You might already know this but it’s worth saying also: Evolution doesn’t happen as a “response to” a condition; that is, a condition doesn’t cause plants to evolve something in response. It’s selection of traits that give a certain population an advantage. It seems to be nit picky but it’s important: The reason that we don’t generally find carnivorous plants in rich soil habitats is not because they didn’t receive a stimulus to develop it. It’s because even if a proto-carnivorous trait developed, it did not provide enough of an advantage to the plant to cause that trait to be passed on in increased numbers of offspring. An example is teasel with its wells at each leaf node. It makes it harder for insects to crawl up and reach the flowers and developing seeds. Insects do sometimes fall in and drown, and if the plant inhabited nutrient-poor soils, one might expect a plant that could extract nutrients from those dead insects to have a distinct advantage. Who knows, maybe certain plants with that trait have existed. But teasel grows in normal soils, with ample nutrients, so the bit of nitrogen that a few dead bugs might provide is nothing compared with what the plant gets through its roots. Result: There’s no advantage that would cause that plant to out-compete other teasel plants, produce more seed, and cause that trait to become fixed in the population . Now if teasel had already adapted to acid soils, and plants that had insects dying in their leaves benefited and produced more seed, then perhaps plants with slippery leaves might also get selected for, and then plants that were more attractive to insects because of nectaries, or a particular smell or color...you see where I’m going here.
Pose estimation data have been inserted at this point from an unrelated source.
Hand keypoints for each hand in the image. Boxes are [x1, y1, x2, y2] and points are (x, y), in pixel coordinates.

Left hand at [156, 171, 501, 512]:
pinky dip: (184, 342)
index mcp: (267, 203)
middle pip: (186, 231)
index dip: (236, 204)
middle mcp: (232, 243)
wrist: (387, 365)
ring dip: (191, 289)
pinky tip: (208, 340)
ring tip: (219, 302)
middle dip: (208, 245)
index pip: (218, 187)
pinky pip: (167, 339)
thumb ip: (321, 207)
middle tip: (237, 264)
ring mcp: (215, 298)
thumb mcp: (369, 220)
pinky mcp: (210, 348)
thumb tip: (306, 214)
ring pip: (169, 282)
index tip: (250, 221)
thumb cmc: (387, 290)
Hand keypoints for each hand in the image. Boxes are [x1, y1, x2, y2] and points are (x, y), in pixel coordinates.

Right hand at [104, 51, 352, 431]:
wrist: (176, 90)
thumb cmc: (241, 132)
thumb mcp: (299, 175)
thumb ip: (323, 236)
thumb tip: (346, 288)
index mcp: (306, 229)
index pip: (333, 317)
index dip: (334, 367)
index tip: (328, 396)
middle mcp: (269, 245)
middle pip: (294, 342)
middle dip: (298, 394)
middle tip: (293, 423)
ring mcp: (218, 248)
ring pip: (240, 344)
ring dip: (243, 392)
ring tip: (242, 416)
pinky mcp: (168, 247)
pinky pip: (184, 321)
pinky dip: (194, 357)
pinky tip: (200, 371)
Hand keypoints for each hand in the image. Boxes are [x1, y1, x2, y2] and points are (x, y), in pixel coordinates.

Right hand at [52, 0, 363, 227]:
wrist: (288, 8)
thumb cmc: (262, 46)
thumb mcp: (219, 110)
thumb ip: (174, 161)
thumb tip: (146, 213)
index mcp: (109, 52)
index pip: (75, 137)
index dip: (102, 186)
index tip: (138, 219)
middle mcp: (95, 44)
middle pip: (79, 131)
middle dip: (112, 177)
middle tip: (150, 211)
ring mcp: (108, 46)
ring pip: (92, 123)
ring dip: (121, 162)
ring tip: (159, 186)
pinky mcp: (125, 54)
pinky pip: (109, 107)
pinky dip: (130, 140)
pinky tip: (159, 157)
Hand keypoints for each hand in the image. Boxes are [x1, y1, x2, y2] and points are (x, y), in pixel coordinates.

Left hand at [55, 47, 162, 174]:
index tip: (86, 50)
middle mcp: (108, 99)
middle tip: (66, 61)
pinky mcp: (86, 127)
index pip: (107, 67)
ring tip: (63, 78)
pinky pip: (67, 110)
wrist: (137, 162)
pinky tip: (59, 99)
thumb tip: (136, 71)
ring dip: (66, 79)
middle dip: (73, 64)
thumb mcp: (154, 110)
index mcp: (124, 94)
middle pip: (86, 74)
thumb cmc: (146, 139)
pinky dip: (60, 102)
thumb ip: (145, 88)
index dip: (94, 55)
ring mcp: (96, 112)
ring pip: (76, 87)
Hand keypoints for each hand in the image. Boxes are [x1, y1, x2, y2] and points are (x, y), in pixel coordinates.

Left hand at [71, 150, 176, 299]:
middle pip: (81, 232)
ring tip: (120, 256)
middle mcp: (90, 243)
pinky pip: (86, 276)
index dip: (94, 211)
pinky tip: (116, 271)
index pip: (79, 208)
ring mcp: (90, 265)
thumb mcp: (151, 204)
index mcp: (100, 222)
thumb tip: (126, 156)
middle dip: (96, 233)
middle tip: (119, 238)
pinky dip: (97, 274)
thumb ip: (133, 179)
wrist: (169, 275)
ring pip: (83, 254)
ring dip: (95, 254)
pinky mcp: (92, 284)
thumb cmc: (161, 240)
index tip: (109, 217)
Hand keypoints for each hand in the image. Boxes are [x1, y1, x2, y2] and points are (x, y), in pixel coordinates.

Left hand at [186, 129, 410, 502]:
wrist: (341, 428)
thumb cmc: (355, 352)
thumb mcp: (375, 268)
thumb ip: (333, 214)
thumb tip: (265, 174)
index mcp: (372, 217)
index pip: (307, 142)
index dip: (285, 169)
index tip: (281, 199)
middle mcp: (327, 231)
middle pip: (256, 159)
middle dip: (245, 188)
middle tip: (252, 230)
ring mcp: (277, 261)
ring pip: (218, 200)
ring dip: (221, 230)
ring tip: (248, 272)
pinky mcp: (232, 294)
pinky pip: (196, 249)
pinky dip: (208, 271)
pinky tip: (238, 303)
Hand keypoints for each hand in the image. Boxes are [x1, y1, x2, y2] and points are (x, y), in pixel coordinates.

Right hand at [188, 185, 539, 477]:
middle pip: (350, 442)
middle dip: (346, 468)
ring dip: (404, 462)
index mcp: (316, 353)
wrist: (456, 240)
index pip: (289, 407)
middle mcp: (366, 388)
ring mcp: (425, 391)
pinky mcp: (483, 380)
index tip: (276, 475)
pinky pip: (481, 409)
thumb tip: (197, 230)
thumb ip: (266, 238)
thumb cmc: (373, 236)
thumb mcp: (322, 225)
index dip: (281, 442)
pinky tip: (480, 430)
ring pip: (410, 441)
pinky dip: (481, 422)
Some, but not all, plants normally found in normal soils that can survive in acid, nutrient-poor soils under certain circumstances, but the bigger issue is, can they compete with the plants that are better adapted to those conditions? They can’t, and this is why acid bog environments have specific plant communities (not necessarily carnivorous) that thrive in them. I had seeds of evening primrose that got scattered into some sundew pots and I had been carefully picking out the seedlings. But others came up after them, so I just let them be. 4 months later, they still hardly have a normal leaf on them, while in normal soil they would be huge now.
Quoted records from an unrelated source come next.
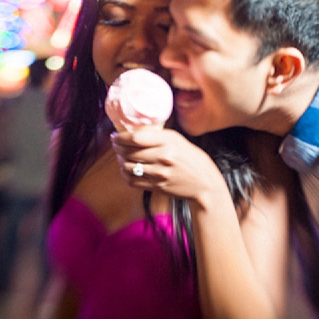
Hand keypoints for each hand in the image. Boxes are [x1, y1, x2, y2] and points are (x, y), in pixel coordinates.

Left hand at [111, 129, 229, 207]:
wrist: (204, 183)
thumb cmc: (191, 158)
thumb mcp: (178, 140)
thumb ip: (158, 136)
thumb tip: (133, 132)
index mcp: (168, 142)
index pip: (135, 138)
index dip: (120, 137)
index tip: (115, 136)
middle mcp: (163, 157)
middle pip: (129, 152)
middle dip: (118, 148)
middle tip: (115, 145)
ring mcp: (159, 173)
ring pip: (128, 167)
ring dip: (121, 161)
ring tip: (121, 157)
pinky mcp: (157, 186)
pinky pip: (133, 181)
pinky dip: (126, 175)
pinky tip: (127, 170)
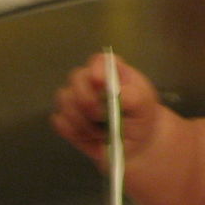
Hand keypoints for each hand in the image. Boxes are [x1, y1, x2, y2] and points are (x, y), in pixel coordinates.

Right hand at [51, 52, 158, 167]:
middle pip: (76, 78)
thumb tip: (116, 93)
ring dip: (83, 120)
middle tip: (100, 115)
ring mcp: (75, 99)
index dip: (97, 69)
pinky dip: (74, 131)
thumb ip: (132, 96)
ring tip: (102, 132)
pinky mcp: (67, 119)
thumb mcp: (144, 105)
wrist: (134, 143)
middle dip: (86, 98)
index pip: (100, 61)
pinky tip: (89, 138)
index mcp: (112, 71)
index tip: (99, 82)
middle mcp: (90, 81)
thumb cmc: (140, 117)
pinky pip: (60, 121)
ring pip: (65, 100)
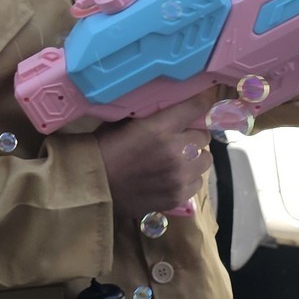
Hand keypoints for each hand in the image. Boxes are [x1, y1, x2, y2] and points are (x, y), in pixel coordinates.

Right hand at [95, 93, 217, 219]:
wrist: (93, 185)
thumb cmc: (105, 148)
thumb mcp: (125, 121)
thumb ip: (152, 116)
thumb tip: (172, 106)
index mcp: (160, 128)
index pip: (197, 108)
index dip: (202, 103)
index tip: (203, 102)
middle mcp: (176, 151)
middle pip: (203, 136)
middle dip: (192, 135)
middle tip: (178, 138)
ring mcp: (179, 176)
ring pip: (205, 160)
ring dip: (194, 157)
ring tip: (178, 159)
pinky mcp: (178, 196)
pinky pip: (197, 182)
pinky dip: (189, 178)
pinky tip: (173, 177)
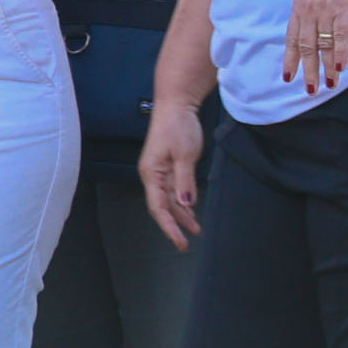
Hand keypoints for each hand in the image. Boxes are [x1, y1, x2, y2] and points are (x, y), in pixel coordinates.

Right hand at [139, 95, 207, 247]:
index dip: (169, 227)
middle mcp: (153, 175)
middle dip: (175, 224)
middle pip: (162, 206)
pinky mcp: (169, 166)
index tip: (181, 242)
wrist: (176, 106)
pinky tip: (192, 209)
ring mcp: (160, 171)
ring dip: (182, 214)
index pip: (158, 207)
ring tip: (196, 228)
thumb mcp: (184, 154)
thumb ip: (185, 180)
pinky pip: (174, 190)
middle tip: (188, 241)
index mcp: (151, 173)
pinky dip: (183, 201)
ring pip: (169, 199)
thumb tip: (186, 204)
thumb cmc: (177, 126)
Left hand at [283, 0, 347, 94]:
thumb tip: (316, 22)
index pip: (291, 37)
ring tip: (328, 86)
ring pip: (323, 45)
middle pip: (305, 46)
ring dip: (326, 68)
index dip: (289, 59)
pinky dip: (341, 54)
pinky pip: (341, 37)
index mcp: (300, 4)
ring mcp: (325, 9)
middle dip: (307, 70)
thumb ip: (314, 5)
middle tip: (308, 90)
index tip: (287, 77)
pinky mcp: (345, 9)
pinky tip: (341, 69)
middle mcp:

But these are fragile environments, and when something happens to change the soil chemistry, like changing water table that kills off the Sphagnum, or nutrient runoff from lawns (as is happening around the Queen Bog near Lake Sammamish east of Seattle), those plants suddenly can move in, and can quickly turn a peat bog into a more alkaline marsh. I lived by a former bog in Shoreline (a suburb of Seattle) and while the soil is still peat-based, the lawn fertilizer runoff as well as septic tank leaching and God knows what else, has made it nearly impossible for Sphagnum to grow there, much less compete. It’s taken over by Himalayan Blackberry, Cattail, Yellow Flag Iris and Spirea, to name a few. So it’s not only outright draining and grading of/construction on bogs that threaten the plants we love, it’s the simple act of garden fertilizing and building septic systems that has disastrous effects on them.